We can debate about the moral issue of abortion itself, but my undergrad was in international relations so trust me when I say I know public policy better than you.
It's not prochoice, regardless of the spin you put on it. A temperate and reasonable approach to the issue is possible by those that oppose abortion. I am not conceeding that abortion is right, just finding a better way to end it.
I'm not spinning it. You said that your strategy, instead of forcibly changing the laws now, would be to spread education and allow the public to change their minds over time. That is rather democratic, which means you are open to people exercising their choices. If the information you present is fair and balanced, then I don't see how giving people the freedom to form their own views can be anything but promoting their choices.
I mean, your hope may be that the info. changes people to pro-life, but if you're not forcing them into it, then it's ultimately pro-choice. It's not a spin to say so.
The laws in place against most drugs (save a few) are in place for societies benefit. Limiting overdose and the spread of disease for example. It's a bit ironic that you consider abortion good for humanity while ignoring the damage narcotics do to it.
I'm not getting into the debate about the war on drugs, but it has basically been a policy failure. In fact, it is en par to what abortion bans once were... hordes of people dying each year due to having to seek underground reliance, thugs controlling the supply and demand, and lack of safe access to medical facilities without incrimination if there are complications.

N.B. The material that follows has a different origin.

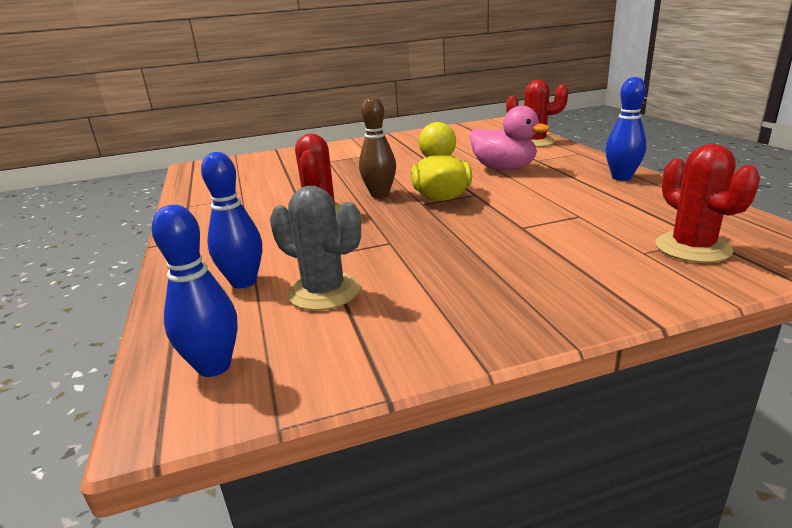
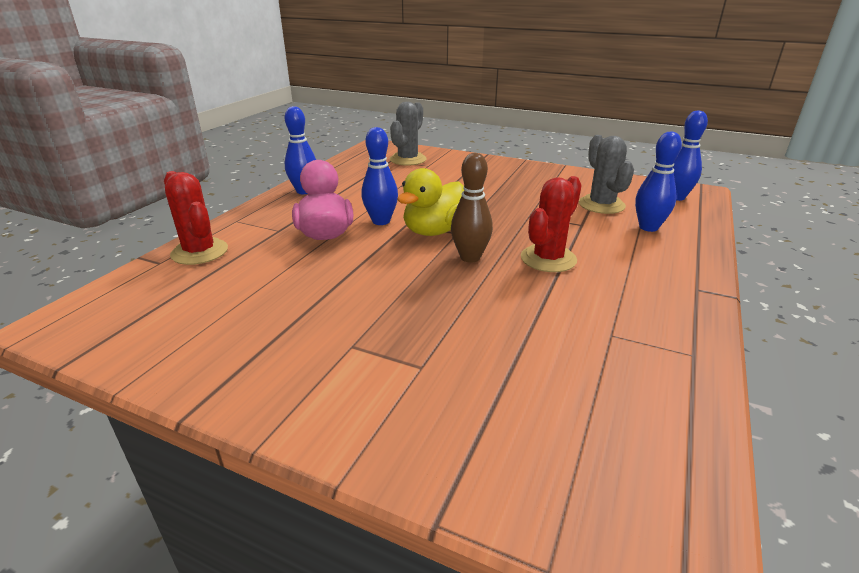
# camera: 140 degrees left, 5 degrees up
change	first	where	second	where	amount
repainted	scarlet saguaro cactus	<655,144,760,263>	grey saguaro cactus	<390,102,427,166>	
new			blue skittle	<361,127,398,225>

I am not in favour of laws that try to repress an already wide-spread behaviour, remove support services from it, and ruin people's lives. It is far more beneficial from a policy standpoint to decriminalize, and then address consequences as they occur. Abortion bans are only about negative consequences in many, many different areas. It too would be a policy failure, and you would see that if you could put aside your idealism for just a moment.
And the prochoice movement doesn't seem to care that over 1.5 million unborn children are killed every year in the us alone.
Calling them children is dishonest. Not even science calls a fetus a child.
The children needing adoption are made secondary by the innefficiences in government, not by the will of the prolife movement.
Inefficiencies which, if addressed, could also help children. If only there were more concerted efforts to do that. The pro-life does not really seem to care about born children or the socioeconomic damage to society that abortion bans would cause.
"Women dying in droves" is an appeal to emotion.
No it isn't. Not whatsoever. I will say it again: during abortion prohibition, the most common cause of death in women of reproduction age was medically unsafe abortions.
You continue, over and over again, to ignore this fact no matter how often I bring it up. You don't seem to care about the welfare of women, or the logical conclusion that if women die, fetuses die anyway.
In this day and age, illegal abortions would likely be far less risky than they were in the past
There is no way to prove this since it's hypothetical, but I sincerely doubt it. Given that women used things like coat hangers, household products, and various primitive implements to try and abort, I doubt that those practices would change. People are not medical experts. They think their bodies can take it, but they can't.
but again, abuse of the laws (were it to be illegal) is not in and of itself reason to change the laws.
Abortion laws have far more cons than they do pros, and it's all about ideology. It doesn't make any sense.
To you, I'm sure it doesn't. To me and the people I work with on this issue, it does.
Well, I'm sure glad that policy experts and people with a real understanding of the needs of society tend to be the ones who make the laws, and not "you and your people".
Despite what you may believe, ideology alone does not form laws. There are many other practical considerations. This is mainly why Roe v Wade has not been overturned, nor will it be if any rational arguments are involved. The pro-life movement has zero control over a woman's private life, and it's going to stay that way. You aren't medical experts, so, keep on dreaming.